Investigators at the Research Institute at Nationwide Children’s Hospital have identified the genetic signature of respiratory syncytial virus (RSV), the leading cause of infant hospitalizations around the world.
Scientists hope their findings, available in the open-access, peer-reviewed journal PLOS Medicine, will aid the development of a vaccine and a tool that could allow physicians to determine the severity of the infection when symptoms first develop.
“Despite the disease burden, there is no approved vaccine and it is impossible to predict which patients will go on to develop more serious symptoms and require hospitalization,” says Asuncion Mejias, MD, PhD, principal investigator in the Center for Vaccines and Immunity at Nationwide Children’s and a co-lead author of the new study.
“The ability to identify which patients are at risk for severe RSV disease when they first present for treatment would enable physicians to better triage patients, providing early and more targeted interventions.”
For the research, investigators compared the RNA transcriptional profile in whole blood taken from children less than 2 years old who were hospitalized with RSV, human rhinovirus, or influenza virus infection (rhinovirus and influenza are two additional viral causes of LRTI). They compared the findings to samples taken from healthy infants.
They found that in those with RSV, genes involved in the function of interferon and neutrophils were activated, while genes that regulate T and B cells in the adaptive immune system were suppressed.

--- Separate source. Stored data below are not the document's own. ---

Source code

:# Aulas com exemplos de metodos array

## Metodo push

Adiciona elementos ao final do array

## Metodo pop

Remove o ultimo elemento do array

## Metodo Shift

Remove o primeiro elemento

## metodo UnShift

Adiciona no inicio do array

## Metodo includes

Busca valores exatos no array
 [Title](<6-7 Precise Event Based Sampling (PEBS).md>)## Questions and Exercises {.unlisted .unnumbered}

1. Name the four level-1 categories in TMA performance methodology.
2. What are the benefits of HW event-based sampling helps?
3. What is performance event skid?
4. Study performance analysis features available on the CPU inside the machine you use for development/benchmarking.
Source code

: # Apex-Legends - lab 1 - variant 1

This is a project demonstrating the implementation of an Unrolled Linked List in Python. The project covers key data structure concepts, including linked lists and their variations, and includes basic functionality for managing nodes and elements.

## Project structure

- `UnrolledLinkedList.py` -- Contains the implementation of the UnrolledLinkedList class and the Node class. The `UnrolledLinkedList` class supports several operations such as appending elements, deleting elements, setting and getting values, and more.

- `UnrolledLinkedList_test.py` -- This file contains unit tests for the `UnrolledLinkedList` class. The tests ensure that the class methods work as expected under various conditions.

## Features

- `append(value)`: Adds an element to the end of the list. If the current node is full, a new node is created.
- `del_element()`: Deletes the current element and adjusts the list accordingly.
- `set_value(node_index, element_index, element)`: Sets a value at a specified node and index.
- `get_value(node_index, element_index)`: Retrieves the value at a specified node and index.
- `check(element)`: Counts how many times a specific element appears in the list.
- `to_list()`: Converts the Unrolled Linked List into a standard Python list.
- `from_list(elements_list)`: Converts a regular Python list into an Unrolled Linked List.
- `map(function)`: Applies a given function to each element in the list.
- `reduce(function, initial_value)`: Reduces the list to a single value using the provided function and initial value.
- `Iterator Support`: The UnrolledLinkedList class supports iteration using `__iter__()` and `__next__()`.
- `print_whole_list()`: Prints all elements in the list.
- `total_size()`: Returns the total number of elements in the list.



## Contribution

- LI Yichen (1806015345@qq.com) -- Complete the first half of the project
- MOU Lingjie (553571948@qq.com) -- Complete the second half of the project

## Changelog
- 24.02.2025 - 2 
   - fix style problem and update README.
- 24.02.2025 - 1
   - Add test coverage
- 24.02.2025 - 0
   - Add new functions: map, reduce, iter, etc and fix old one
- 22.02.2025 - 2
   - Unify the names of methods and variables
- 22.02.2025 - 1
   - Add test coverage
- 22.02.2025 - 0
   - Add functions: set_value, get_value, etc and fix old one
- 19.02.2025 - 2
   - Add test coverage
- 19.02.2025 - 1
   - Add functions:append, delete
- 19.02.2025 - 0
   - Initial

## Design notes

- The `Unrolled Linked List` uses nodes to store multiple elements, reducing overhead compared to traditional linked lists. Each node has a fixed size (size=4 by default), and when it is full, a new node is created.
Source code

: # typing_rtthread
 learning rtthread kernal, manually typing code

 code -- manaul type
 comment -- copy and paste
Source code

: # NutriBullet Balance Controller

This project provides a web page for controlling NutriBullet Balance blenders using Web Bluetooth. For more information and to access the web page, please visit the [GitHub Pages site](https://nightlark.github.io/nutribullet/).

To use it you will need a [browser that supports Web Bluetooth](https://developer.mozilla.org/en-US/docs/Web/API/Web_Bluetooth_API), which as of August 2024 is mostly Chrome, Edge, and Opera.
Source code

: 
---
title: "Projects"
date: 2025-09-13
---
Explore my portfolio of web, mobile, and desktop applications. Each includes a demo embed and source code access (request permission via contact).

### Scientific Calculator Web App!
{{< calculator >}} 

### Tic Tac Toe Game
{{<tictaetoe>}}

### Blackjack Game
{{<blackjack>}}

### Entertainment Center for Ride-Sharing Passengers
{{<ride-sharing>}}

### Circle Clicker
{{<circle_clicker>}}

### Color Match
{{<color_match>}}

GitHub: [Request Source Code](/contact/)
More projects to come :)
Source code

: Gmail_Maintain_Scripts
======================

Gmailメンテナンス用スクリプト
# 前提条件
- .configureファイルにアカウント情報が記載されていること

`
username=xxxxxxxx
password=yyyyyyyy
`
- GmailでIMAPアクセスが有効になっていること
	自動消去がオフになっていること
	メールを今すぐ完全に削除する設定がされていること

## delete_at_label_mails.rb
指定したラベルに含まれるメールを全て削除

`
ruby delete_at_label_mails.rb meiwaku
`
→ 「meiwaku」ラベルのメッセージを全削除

Plugging this biosignature into an algorithm that yields a score called “molecular distance to health,” researchers were able to link specific scores to disease severity. The scores were so precise, in fact, that researchers could tell from the scores how many days RSV-infected infants had required hospitalization or supplemental oxygen.
“We showed that screening RNA profiles is a useful tool from the diagnostic point of view, as it allowed differentiation from influenza and rhinovirus infections with great accuracy,” said Mejias. “It also helps us better understand the pathogenesis of this infection and, more important, to objectively assess disease severity in these patients.”